Drupal SEO - using robots.txt to avoid content duplication

By fiLi • Feb 22nd, 2007 • Category: Drupal, SEO

Google really doesn’t like content duplication on sites and so it is advisable to prevent the Google crawler from reaching the same content on your site from more than one url. Since Drupal does offer many ways of reaching your content, you should block certain URL and URL paths by defining the right robots.txt.

Up till Drupal 5, the Drupal installation didn’t come with a built it robots.txt, and so make sure you go over robots.txt if you’re running Drupal 6 or add a robots.txt file if you’re running versions lower than 5 .

• Problem details: Set down the passage of the Drupal SEO article from "Drupal SEO - using" to "lower than 5 .", word for word. Work only from the Drupal SEO article.

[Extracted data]
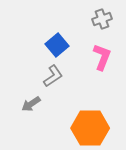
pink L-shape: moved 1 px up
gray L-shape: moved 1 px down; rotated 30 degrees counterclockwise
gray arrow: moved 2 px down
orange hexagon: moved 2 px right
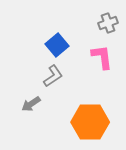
gray cross: moved 6 px right, 4 px down
pink L-shape: rotated 28 degrees counterclockwise
orange hexagon: moved 6 px up
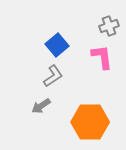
gray cross: moved 1 px right, 3 px down
gray arrow: moved 10 px right, 2 px down
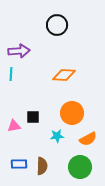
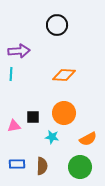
orange circle: moved 8 px left
cyan star: moved 5 px left, 1 px down; rotated 16 degrees clockwise
blue rectangle: moved 2 px left
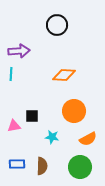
orange circle: moved 10 px right, 2 px up
black square: moved 1 px left, 1 px up
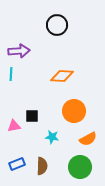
orange diamond: moved 2 px left, 1 px down
blue rectangle: rotated 21 degrees counterclockwise
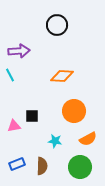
cyan line: moved 1 px left, 1 px down; rotated 32 degrees counterclockwise
cyan star: moved 3 px right, 4 px down
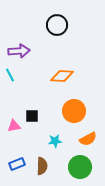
cyan star: rotated 16 degrees counterclockwise
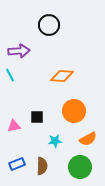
black circle: moved 8 px left
black square: moved 5 px right, 1 px down
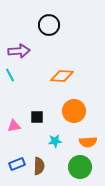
orange semicircle: moved 3 px down; rotated 24 degrees clockwise
brown semicircle: moved 3 px left
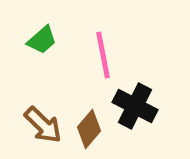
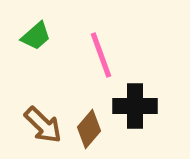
green trapezoid: moved 6 px left, 4 px up
pink line: moved 2 px left; rotated 9 degrees counterclockwise
black cross: rotated 27 degrees counterclockwise
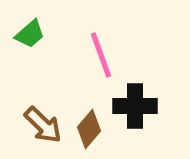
green trapezoid: moved 6 px left, 2 px up
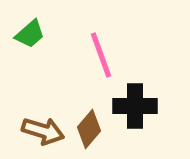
brown arrow: moved 6 px down; rotated 27 degrees counterclockwise
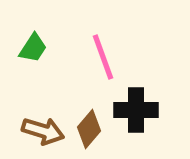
green trapezoid: moved 3 px right, 14 px down; rotated 16 degrees counterclockwise
pink line: moved 2 px right, 2 px down
black cross: moved 1 px right, 4 px down
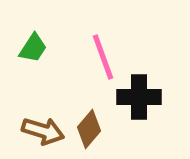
black cross: moved 3 px right, 13 px up
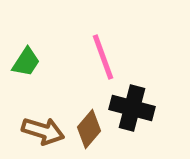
green trapezoid: moved 7 px left, 14 px down
black cross: moved 7 px left, 11 px down; rotated 15 degrees clockwise
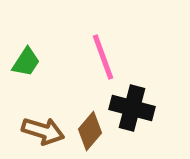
brown diamond: moved 1 px right, 2 px down
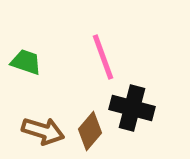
green trapezoid: rotated 104 degrees counterclockwise
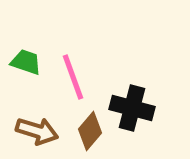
pink line: moved 30 px left, 20 px down
brown arrow: moved 6 px left
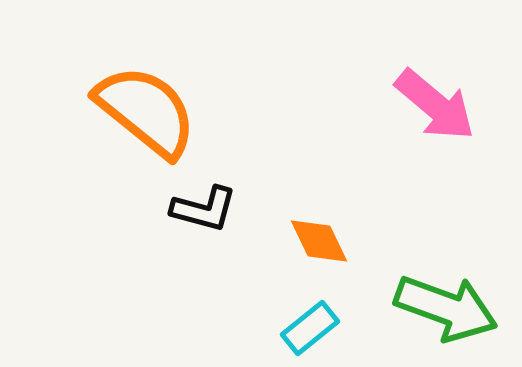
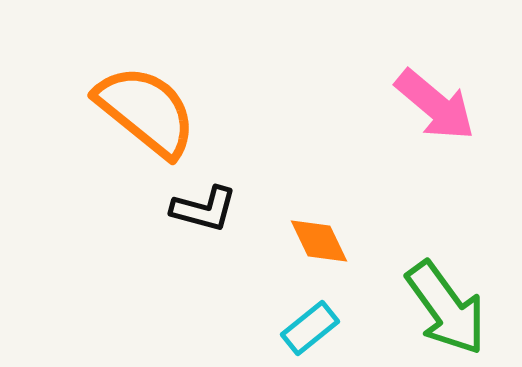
green arrow: rotated 34 degrees clockwise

• Final result:
Drupal SEO - using robots.txt to avoid content duplication

By fiLi • Feb 22nd, 2007 • Category: Drupal, SEO

Google really doesn’t like content duplication on sites and so it is advisable to prevent the Google crawler from reaching the same content on your site from more than one url. Since Drupal does offer many ways of reaching your content, you should block certain URL and URL paths by defining the right robots.txt.

Up till Drupal 5, the Drupal installation didn’t come with a built it robots.txt, and so make sure you go over robots.txt if you’re running Drupal 6 or add a robots.txt file if you’re running versions lower than 5 .